The family-owned farm cultivates around 100 types of bamboo. The farm and nursery take the extra step to ensure the species they plant are not harmful to the local habitats. Domestically grown bamboo is especially enticing when considering the tariff wars that often occur with international trading. Furthermore, homegrown bamboo cuts down on our carbon footprint significantly.

Bamboo in our Ecosystem

Bamboo, in its natural, growing state, yields 35% more oxygen compared to a tree that has equal mass. It can also take in "12 tonnes of carbon dioxide per hectare" per year. It is no question that this plant is a wonderful contributor to the environment all on its own.

When harvested, its roots remain undisturbed since the plant continually regrows rather than needing to be planted again. This allows the soil below to remain intact, along with the ecosystem below the ground. This leads to less erosion and more water absorption.

Human interference through bamboo production could threaten other wildlife if not handled with proper care. When bamboo is planted as a crop, natural wildlife and plants are cleared out to make room, upsetting the natural environments already existing.

This leads to less biodiversity as monocultures don't allow other organisms to thrive because they often depend on the variety. While naturally occurring bamboo is beneficial, farmers and investors must be aware of how mass production could potentially disturb the ecosystem. Because the global economy relies on importing and exporting from long distances, there are some concerns around shipping as all commercial sales of bamboo are in China.

Shipping to other countries like the U.S. requires a lot of energy output. Currently, there are not many reports on how China grows and regulates its bamboo farms.

Environmental Impacts of Bamboo Products

When evaluating bamboo-derived products, there are a handful of factors to consider when determining their sustainability. The source location of the product and how it's shipped can make a huge difference when considering its carbon footprint. Investing in a bamboo product that is produced domestically will have less of an impact than a product that is shipped internationally.

Some products may require a lot of energy to process and sometimes even chemicals that might "negate" the benefits of using bamboo. Consumers who want to invest in products in the most conscious way possible should also consider other eco-friendly options that work just as well as a bamboo product. Overall, certain bamboo products can still be composted and renewed, whereas plastics cannot.

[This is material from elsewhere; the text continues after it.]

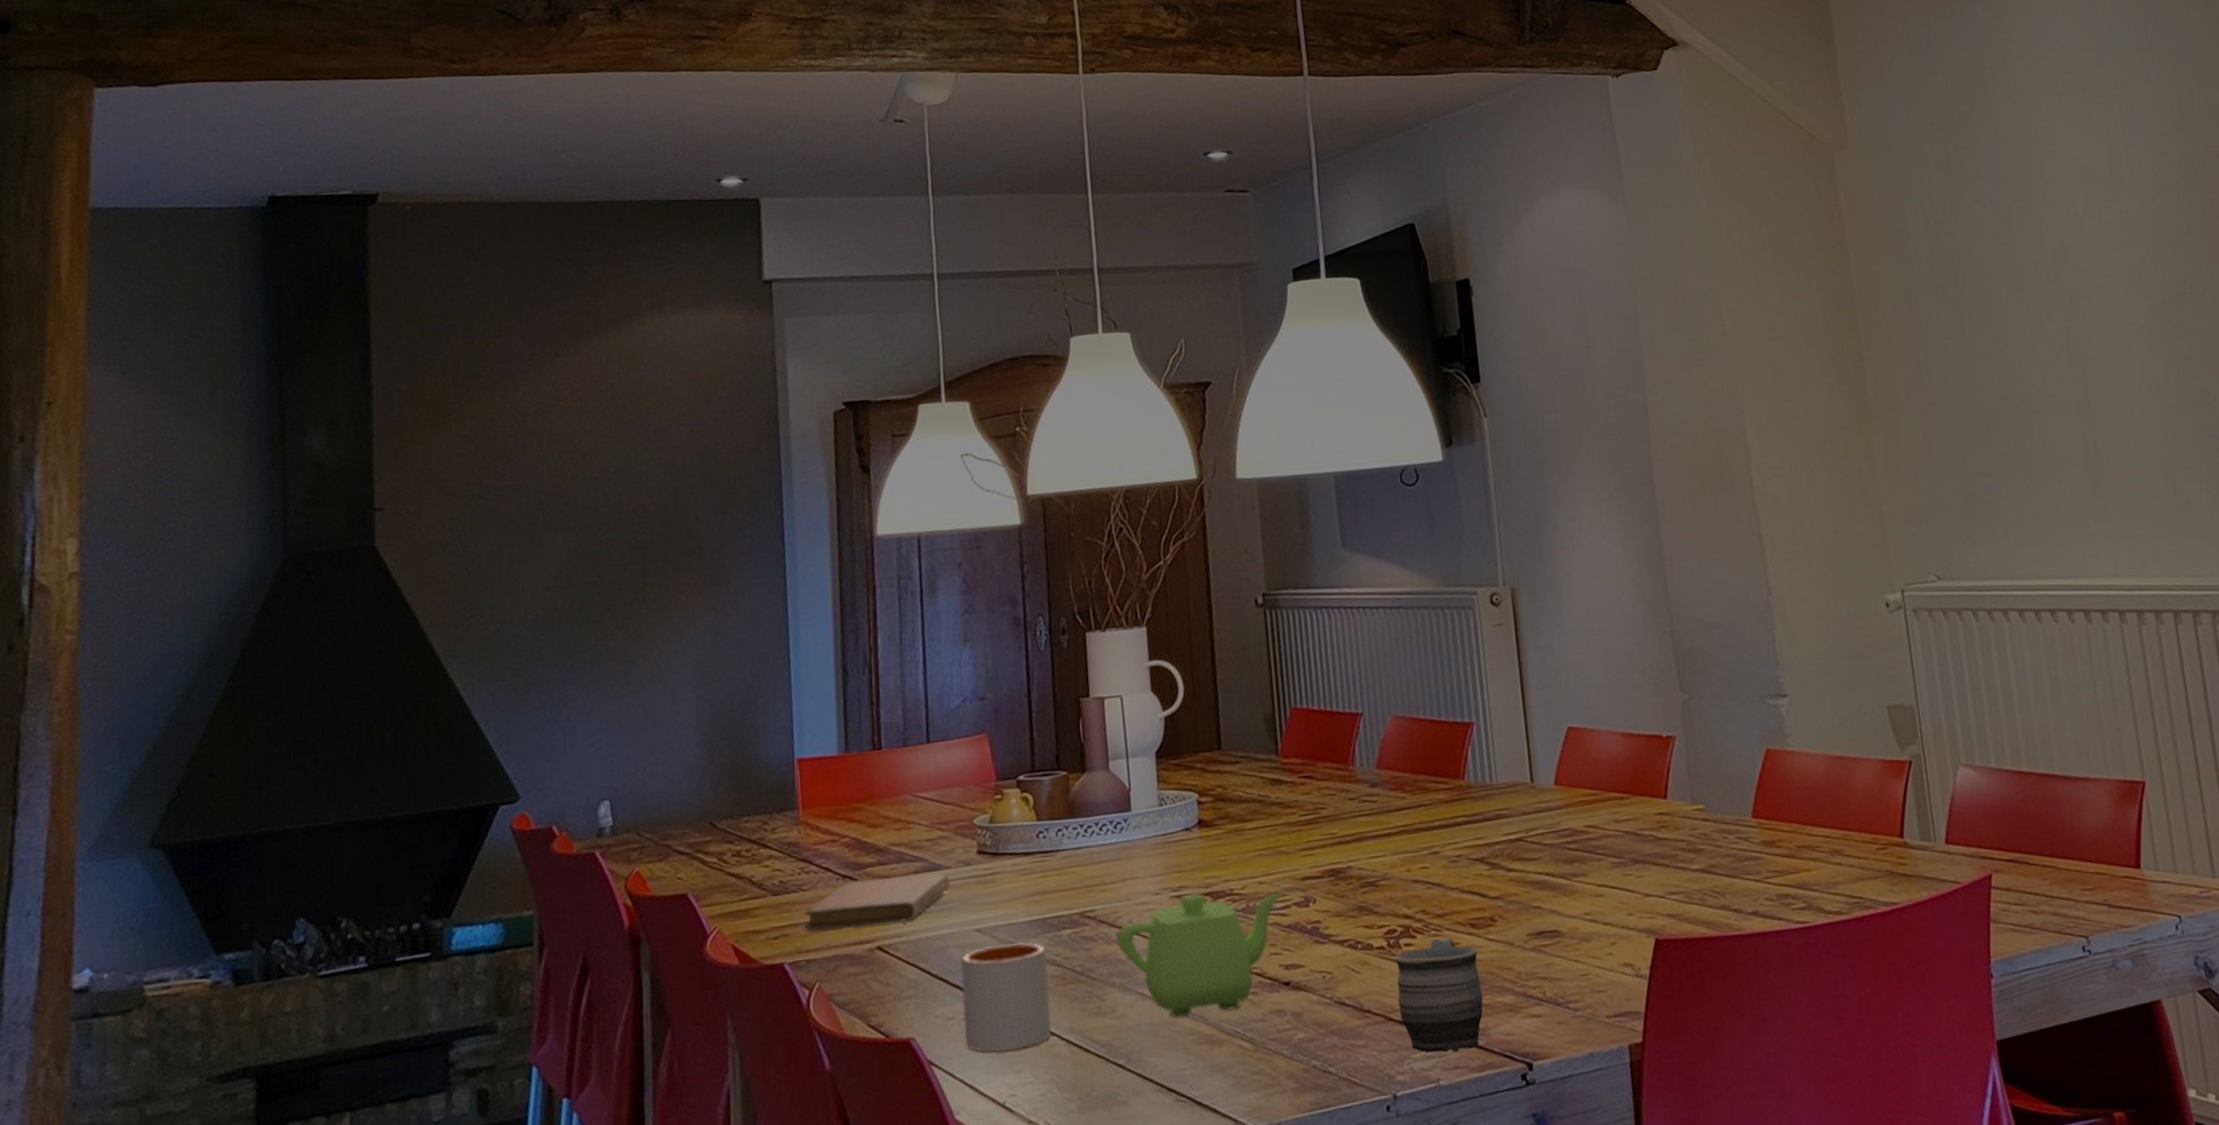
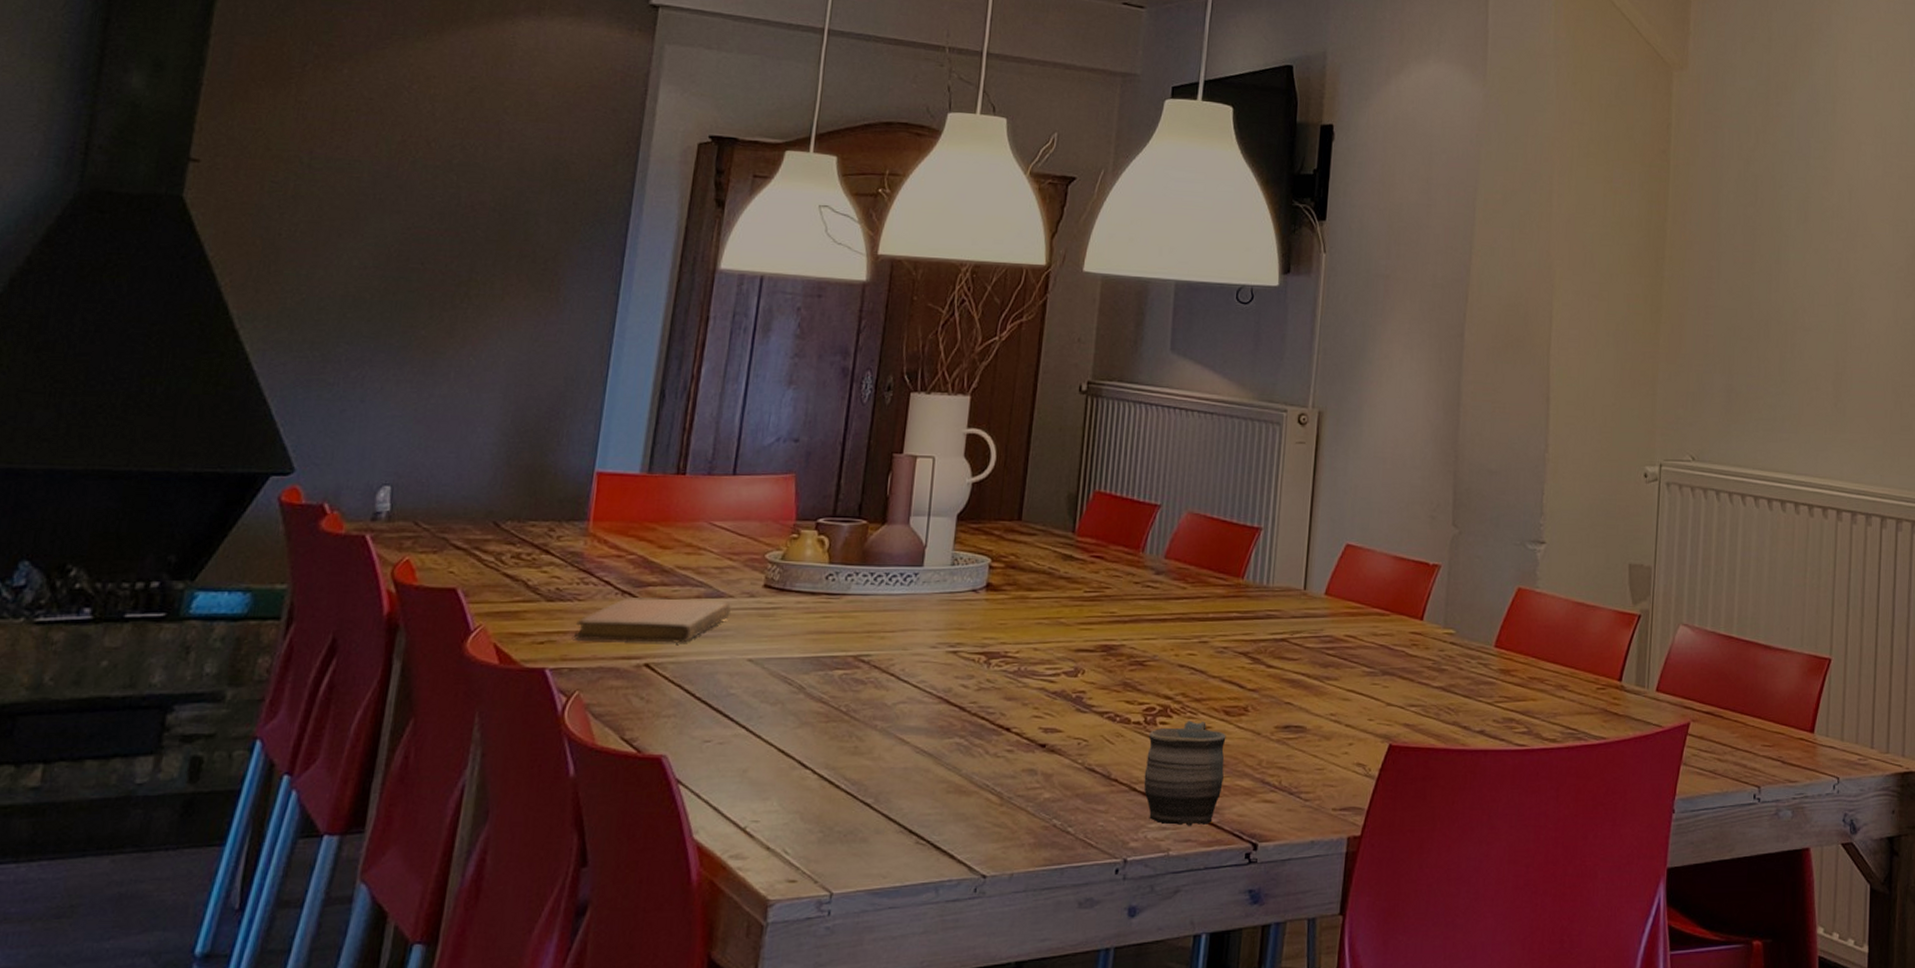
mug: present [960,943,1052,1053] -> none [717,676,815,779]
teapot: present [1115,891,1285,1018] -> none [885,651,1057,766]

For example, converting the strong shoots of bamboo into a soft wearable fabric is no easy process. In fact, creating a quality product, even if using organic bamboo, still relies on chemicals to get the job done. In current processes, bamboo pulp must be dissolved in a chemical solution.

Afterward, it's made into yarn and is solidified again using chemicals. The yarn will then come into contact with dyes or bleach. Formaldehyde is often incorporated into the process as well. Formaldehyde's properties allow clothing to be more resistant to wrinkling and is not solely used with bamboo textiles but a variety of traditional fabrics like cotton.